Veja a objeção nº 3 nesta página para informações adicionais sobre o Google.]

Exemplo 2: sites de conteúdo
Imagine o que um centavo por página representaria para:

  • CNN (ou qualquer outro site de notícias)
  • The New York Times (ou qualquer outro site associado a um jornal ou rede de TV)
  • ESPN (ou qualquer outro site esportivo)
  • Britannica (ou qualquer outro site de "referências")
  • Salon (ou qualquer outro site de revista)
  • The Motley Fool (ou qualquer outro site financeiro)
  • NASA (ou qualquer outro site governamental fornecendo toneladas de conteúdo)
A lista é interminável. Todos estes sites receberiam receitas significativas de um centavo por página. Eles poderiam então produzir imensas quantidades de conteúdo a um passo surpreendente e ter um incentivo financeiro para continuar produzindo mais e mais. Outros milhões de sites começariam a surgir e todos teriam que contratar pessoas. O efeito que a receita da Internet teria na economia, e no tipo e quantidade de conteúdo colocado na Internet, seria significativo.

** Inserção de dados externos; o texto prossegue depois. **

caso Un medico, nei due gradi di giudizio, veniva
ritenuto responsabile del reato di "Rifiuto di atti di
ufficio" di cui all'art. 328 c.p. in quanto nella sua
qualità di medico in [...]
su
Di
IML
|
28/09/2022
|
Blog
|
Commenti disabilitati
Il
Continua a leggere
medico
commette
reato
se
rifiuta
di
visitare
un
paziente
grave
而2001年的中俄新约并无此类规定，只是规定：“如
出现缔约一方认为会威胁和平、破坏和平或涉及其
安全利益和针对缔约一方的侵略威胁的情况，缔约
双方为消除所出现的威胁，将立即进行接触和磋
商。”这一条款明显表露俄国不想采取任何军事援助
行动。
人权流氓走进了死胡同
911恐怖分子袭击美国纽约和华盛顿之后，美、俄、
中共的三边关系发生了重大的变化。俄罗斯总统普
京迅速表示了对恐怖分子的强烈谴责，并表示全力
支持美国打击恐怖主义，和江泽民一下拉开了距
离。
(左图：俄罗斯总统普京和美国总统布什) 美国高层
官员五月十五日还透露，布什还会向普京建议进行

Exemplo 3: sites especializados
Imagine uma pessoa especializada em alguma área. A pessoa pode saber qualquer coisa, de análise financeira e paisagismo a consertos de automóvel, não importa. Hoje, a pessoa tem duas opções:

  • ela pode escrever um livro, levá-lo a uma editora e publicá-lo. Essa pessoa irá receber um percentual pelos direitos intelectuais de aproximadamente 10% do preço de atacado;
  • ela pode publicar a informação na Internet e não receber nada.
Nenhuma destas opções funciona muito bem para uma pessoa com especialização. Escrever um livro envolve muito trabalho e não garante que o editor irá aceitá-lo. A editora ainda fica com 90% da receita. Publicar na Internet não exige uma editora e ainda proporciona publicações adicionais - o especialista pode escrever e publicar um pouco a cada dia, mas não ganha nada por seu esforço.

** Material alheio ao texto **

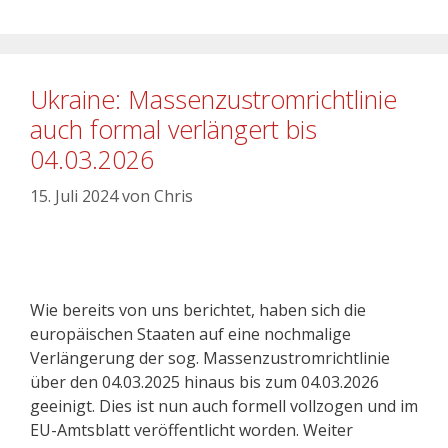
Ukraine: Massenzustromrichtlinie
auch formal verlängert bis
04.03.2026
15. Juli 2024
von
Chris
Wie bereits von uns berichtet, haben sich die
europäischen Staaten auf eine nochmalige
Verlängerung der sog. Massenzustromrichtlinie
über den 04.03.2025 hinaus bis zum 04.03.2026
geeinigt. Dies ist nun auch formell vollzogen und im
EU-Amtsblatt veröffentlicht worden. Weiter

Com um centavo por página, milhões de pessoas mundo afora seriam capazes de publicar informação e ganhar dinheiro. Editoras convencionais também teriam uma razão para disponibilizar na Internet os livros existentes. A quantidade de informações na Internet irá explodir.

[* Uma pergunta bem comum: por que o autor de um livro recebe apenas 10%? Não é porque as editoras são "más" ou "gananciosas", mas devido à maneira que os livros são publicados. Para editar, criar o layout, imprimir (milhares de cópias), pagar custos de depósito, colocar no mercado e distribuir um livro, o mínimo que uma editora irá gastar é aproximadamente US$ 100 mil. Muitos livros custam muito mais do que isso para chegar às prateleiras das livrarias. É um custo muito alto de entrada por título.

Como uma regra geral, menos da metade dos livros publicados são capazes de resgatar esse valor. A editora arca com todos esses custos e ainda paga os direitos autorais, na esperança de que darão lucro. Depois de considerados todos os custos, tudo o que sobra são 10% para pagar aos autores e ainda assim manter um negócio lucrativo.

Exemplo 4: boas idéias
Imagine uma pessoa ou pequena empresa com uma boa idéia para implementar na internet. A pessoa tem de dedicar muito tempo (possivelmente centenas de horas) para desenvolver a idéia e então pagar uma empresa de hospedagem de sites como servidor. Infelizmente, não há como fazer dinheiro com a idéia. A falta de receita significa que milhares de boas idéias, que seriam muito benéficas a usuários da Internet, por enquanto não serão implementadas. É uma perfeita equação para estagnação.